Finalmente, o problema que o Sr. Deputado José Magalhães coloca é um problema que pode ser levado às últimas consequências em todas as áreas da actividade legislativa do Estado, que consiste em saber se a actividade normativa, designadamente em sede de revisão constitucional, deve ser uma actividade estimuladora da sociedade civil nas suas manifestações mais variegadas ou uma actividade substitutiva do próprio dinamismo da sociedade civil. Isto é, a questão que o Sr. Deputado coloca é a de saber para quê estarmos a louvar-nos da vitalidade e da auto-organização da sociedade civil quando ela não existe, porquanto os mecanismos escassos que já existem na Constituição nem sequer são devidamente utilizados. Substituamos, pois, a inépcia e a tibieza da sociedade civil através de mecanismos institucionais que dão ao Estado um certo protagonismo na defesa dos interesses colectivos.

Esta é uma lógica possível de abordagem destas questões, mas, na realidade, não é a minha lógica. Recordo que, pelo facto de se ter pretendido alargar a legitimidade processual num conjunto de áreas, designadamente a da protecção dos direitos dos consumidores, às entidades representativas de grupos de interesses, estas depararam desde logo com obstáculos decorrentes do seu próprio funcionamento, porque, quando se tratou de consignar que as associações de defesa dos

consumidores tinham legitimidade processual para serem partes em processos judiciais contra comerciantes que adulteravam os produtos que vendiam, a principal reserva suscitada veio exactamente da parte dessas associações, as quais não foram capazes de assumir essa zona melindrosa em que quem assume uma posição processual também assume as responsabilidades de natureza civil subsequentes a eventuais acusações infundadas ou injustas.

É que, se eventualmente se viesse a demonstrar que as partes - e não apenas o Ministério Público - em processos judiciais onde eram demandados comerciantes que vendiam produtos adulterados não tinham razão, na acusação formulada, também deveriam estar obrigados a responder, em termos de responsabilidade civil, pelos danos causados por esses processos intentados aos próprios comerciantes.

Lembro-me perfeitamente desse debate, que, aliás, foi muito interessante e em que os principais protagonistas desse processo foram os primeiros a dizer que não tinham condições nem estavam preparados para assumir tal responsabilidade. Portanto, a tibieza não deriva de preconceitos teoricistas, ideológicos e filosófico-normativos, mas sim do realismo da sociedade civil que temos. Aliás, em termos institucionais estão perfeitamente contempladas situações que vão desde a existência de um Provedor de Justiça omnicompreensivo até ao direito de acção popular, que, se for consagrado nos termos em que o PS o propõe, apenas terá de se fazer um esforço de conjunto - porque ninguém é dono da verdade absoluta neste domínio - e consagrar no plano do direito ordinário um regime jurídico de acção popular que torne esse mecanismo mais eficaz do que o foi até à data.
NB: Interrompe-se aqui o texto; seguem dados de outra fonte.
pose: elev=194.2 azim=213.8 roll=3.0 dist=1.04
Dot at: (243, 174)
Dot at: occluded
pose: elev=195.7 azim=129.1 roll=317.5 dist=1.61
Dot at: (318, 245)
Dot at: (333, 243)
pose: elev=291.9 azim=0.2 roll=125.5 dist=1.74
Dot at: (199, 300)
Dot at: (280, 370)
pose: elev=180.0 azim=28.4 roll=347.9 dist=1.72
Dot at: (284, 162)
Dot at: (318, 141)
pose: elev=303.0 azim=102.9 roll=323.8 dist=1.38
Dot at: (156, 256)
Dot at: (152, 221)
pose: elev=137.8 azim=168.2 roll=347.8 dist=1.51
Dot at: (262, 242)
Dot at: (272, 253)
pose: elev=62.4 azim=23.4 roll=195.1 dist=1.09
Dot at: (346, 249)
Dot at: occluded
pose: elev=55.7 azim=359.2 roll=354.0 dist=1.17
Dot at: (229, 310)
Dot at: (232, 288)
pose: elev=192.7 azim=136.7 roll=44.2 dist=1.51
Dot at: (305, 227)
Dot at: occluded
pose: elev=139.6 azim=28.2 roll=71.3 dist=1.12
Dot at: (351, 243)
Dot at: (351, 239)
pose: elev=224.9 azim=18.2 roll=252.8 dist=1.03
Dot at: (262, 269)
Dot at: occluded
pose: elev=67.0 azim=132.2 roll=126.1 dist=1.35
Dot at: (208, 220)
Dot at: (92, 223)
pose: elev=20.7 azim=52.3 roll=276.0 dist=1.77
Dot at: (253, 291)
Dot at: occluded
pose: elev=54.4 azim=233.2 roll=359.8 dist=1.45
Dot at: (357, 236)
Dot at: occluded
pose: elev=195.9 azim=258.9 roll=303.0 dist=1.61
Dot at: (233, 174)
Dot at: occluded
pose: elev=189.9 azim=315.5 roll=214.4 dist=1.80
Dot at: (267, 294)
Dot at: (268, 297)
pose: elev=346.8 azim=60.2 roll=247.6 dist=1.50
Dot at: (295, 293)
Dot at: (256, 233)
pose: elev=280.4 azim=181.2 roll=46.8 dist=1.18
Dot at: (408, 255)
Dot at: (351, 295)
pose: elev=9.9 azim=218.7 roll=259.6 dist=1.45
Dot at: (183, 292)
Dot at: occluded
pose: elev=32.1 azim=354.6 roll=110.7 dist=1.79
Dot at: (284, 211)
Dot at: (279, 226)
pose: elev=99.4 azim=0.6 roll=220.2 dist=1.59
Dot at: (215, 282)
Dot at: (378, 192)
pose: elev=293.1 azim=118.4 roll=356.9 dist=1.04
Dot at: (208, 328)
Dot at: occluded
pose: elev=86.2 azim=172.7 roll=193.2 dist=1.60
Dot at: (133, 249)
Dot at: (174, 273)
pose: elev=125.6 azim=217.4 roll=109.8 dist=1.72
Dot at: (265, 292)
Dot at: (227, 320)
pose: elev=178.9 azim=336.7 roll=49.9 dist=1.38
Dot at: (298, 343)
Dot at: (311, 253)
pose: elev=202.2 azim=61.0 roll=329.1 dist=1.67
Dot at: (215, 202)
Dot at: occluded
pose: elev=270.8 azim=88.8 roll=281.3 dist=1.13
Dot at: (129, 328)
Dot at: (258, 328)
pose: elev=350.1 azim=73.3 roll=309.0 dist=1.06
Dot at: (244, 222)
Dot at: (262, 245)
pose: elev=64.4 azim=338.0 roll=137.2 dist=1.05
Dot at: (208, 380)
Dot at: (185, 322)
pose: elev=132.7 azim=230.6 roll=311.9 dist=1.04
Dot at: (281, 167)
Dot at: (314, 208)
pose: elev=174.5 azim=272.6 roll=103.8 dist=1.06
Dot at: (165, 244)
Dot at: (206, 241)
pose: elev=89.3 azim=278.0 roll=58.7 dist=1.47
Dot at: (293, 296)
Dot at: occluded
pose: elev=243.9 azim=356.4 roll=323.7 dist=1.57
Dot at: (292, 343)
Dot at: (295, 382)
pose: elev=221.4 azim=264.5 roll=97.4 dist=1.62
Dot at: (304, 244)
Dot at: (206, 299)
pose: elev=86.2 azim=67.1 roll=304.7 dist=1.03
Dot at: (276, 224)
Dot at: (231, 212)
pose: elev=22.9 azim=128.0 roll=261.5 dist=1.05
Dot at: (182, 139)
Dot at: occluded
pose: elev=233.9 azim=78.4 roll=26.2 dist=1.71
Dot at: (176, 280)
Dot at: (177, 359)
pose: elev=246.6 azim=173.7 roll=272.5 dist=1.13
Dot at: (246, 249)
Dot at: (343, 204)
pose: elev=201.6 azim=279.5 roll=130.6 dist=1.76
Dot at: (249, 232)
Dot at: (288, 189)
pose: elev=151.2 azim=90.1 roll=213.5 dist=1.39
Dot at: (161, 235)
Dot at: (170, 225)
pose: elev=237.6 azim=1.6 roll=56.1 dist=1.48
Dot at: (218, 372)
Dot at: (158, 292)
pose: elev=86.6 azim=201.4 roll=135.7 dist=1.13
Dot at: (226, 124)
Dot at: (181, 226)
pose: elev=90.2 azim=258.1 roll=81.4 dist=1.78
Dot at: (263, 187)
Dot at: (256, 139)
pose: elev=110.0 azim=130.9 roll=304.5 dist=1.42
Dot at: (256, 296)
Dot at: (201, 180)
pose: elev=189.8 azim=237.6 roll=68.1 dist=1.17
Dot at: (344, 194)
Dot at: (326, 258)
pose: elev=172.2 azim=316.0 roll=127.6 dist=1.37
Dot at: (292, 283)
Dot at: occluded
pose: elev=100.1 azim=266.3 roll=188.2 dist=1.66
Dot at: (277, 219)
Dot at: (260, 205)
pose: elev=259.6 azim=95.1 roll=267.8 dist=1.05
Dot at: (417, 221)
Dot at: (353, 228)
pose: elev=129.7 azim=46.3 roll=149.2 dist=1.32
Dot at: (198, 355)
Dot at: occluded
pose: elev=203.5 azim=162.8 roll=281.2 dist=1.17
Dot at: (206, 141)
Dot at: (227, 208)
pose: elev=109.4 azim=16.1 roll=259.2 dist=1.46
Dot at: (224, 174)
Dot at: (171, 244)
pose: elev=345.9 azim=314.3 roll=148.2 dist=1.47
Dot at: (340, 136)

O Sr. Presidente: - Tem a palavra o Sr. Deputado Herculano Pombo.

O Sr. Herculano Pombo (PEV): - Sr. Deputado António Vitorino, não quero sair do debate sem, de algum modo, contraditar algumas das afirmações que foram proferidas por V. Exa.

De facto, não se trata neste caso de criar um promotor ecológico para cada grupo específico. Não está em causa - repito - a criação de uma figura que vá proteger aqueles que se reclamam, designadamente, da área do ambientalismo ou do ecologismo. Não é, pois, isso o cerne da questão. Portanto, penso que é indevida a comparação que se faz com o promotor da criança, das mulheres, dos consumidores, etc. São grupos específicos, embora todos saibamos que o grupo dos consumidores é tão alargado como o universo dos cidadãos.

Em suma, a questão ambiental tem natureza global; tem a ver com os cidadãos que habitam neste momento determinado espaço, com aqueles que o virão a fazer no futuro e também com aqueles que o habitaram anteriormente, cujo património ainda está presente e urge salvaguardar - isto respeita, naturalmente, às questões ambientais e à natureza da paisagem construída -, e tem a ver com outras componentes que não as humanas. Este é, pois, um problema global e não de um grupo específico. Como tal, essa comparação - permita-me a expressão - não é lícita.